This is my version of the roasted turkey we had every Christmas back home. I used to marinate it with a pre-made spice mix, stout, and Coke (I know…). A while ago I tested a recipe for charcoal chicken and I thought “this tastes like Christmas turkey”, so I tweaked the recipe and the result was very damn close.

Peruvian-spiced Christmas turkey

Peruvian-spiced Christmas turkey

This recipe requires brining the turkey for 24 hours, so plan ahead.
Prep Time 13 minutes
Cook Time 3 hours 10 minutes
Brining time 1 day


  • 1 small turkey (~4 kg)


  • 4 litres water
  • 1 cup coarse rock salt


  • 1 tbsp rosemary
  • 1 tbsp salt
  • 1 tsp ground cumin
  • 2 tbsp tamari
  • 1 tsp freshly ground black pepper
  • 1/2 cup pisco substitute grappa or brandy
  • 4 tbsp red wine vinegar
  • 2 tbsp minced garlic
  • 1 tbsp ají panca paste substitute any red chili paste


  • 3 tbsp butter


  • Prepare the brine by mixing the salt and water in a large container.

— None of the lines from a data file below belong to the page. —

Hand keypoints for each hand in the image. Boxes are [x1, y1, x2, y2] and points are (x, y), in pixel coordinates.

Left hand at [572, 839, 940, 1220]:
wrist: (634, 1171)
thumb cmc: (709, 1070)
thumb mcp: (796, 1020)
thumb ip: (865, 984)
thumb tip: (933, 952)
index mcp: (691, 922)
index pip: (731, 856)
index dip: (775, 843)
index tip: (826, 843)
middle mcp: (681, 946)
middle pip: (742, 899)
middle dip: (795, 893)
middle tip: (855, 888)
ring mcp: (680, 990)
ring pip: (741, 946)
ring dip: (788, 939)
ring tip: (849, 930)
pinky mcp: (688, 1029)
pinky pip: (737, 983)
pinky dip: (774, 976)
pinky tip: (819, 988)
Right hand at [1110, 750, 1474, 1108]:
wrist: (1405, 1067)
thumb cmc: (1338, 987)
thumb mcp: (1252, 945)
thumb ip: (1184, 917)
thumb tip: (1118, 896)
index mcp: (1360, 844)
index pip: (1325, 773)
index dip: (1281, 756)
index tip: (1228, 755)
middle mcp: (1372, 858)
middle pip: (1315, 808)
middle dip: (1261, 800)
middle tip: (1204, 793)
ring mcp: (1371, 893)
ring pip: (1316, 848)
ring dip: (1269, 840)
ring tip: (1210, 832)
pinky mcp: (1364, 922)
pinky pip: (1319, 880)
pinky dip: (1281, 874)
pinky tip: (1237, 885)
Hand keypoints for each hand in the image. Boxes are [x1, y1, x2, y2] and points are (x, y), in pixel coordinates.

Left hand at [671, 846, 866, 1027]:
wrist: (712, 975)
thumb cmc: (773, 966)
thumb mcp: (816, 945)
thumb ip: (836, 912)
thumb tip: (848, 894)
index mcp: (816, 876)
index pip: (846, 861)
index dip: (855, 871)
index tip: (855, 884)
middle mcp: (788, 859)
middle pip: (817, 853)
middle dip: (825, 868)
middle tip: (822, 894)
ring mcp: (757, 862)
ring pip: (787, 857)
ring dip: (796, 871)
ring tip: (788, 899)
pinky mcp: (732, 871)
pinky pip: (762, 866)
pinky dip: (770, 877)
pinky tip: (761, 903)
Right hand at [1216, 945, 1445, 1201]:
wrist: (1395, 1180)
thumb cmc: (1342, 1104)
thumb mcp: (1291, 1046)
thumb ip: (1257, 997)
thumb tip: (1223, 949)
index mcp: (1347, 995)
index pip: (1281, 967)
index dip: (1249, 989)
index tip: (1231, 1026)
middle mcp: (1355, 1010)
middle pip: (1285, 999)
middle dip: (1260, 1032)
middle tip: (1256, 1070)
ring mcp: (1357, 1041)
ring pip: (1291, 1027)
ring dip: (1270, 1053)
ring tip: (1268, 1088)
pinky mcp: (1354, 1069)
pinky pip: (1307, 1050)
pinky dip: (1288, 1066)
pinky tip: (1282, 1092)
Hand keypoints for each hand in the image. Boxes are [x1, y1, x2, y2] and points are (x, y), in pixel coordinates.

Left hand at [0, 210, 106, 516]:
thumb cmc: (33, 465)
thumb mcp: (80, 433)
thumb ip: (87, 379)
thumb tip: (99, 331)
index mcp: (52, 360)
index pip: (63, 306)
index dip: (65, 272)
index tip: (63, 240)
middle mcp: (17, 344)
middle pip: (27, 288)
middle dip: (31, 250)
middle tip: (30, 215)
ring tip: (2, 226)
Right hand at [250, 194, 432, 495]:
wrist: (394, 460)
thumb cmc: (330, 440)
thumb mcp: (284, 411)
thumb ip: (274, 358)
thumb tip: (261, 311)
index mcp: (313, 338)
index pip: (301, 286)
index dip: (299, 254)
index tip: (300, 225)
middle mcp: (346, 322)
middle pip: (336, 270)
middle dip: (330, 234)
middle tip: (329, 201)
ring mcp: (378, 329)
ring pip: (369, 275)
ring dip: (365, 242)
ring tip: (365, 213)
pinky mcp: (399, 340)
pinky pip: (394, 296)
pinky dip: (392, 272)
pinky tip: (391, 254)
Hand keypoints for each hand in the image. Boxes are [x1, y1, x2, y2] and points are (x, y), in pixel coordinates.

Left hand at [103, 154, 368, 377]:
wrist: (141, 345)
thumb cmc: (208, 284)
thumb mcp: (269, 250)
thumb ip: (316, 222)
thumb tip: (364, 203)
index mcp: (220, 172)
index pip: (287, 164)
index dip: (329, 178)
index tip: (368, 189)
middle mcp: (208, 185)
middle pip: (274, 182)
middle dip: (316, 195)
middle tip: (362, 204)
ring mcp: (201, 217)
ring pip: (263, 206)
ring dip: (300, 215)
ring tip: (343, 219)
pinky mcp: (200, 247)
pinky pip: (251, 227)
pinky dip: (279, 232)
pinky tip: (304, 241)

Rinse the turkey, place it in the container making sure it's covered by the brine, and place in refrigerator for 24 hours.
  • When ready to cook, preheat oven to 180°C.
  • Mix the marinade ingredients in a blender or food processor.
  • Rinse turkey and pat-dry. Rub with marinade and put it in a deep tray, breast side down.
  • Top with dollops of butter and place in the oven. Cook for approximately 70 minutes, basting with the liquid every half an hour.
  • Turn the turkey breast side up and cook for another 70 minutes, basting with the liquid every half an hour.
  • Turn off oven, let turkey sit for 15 minutes or so. Then take it out and cover with foil. Let rest for 15 minutes before carving.
  • Enjoy with applesauce and your favourite salad.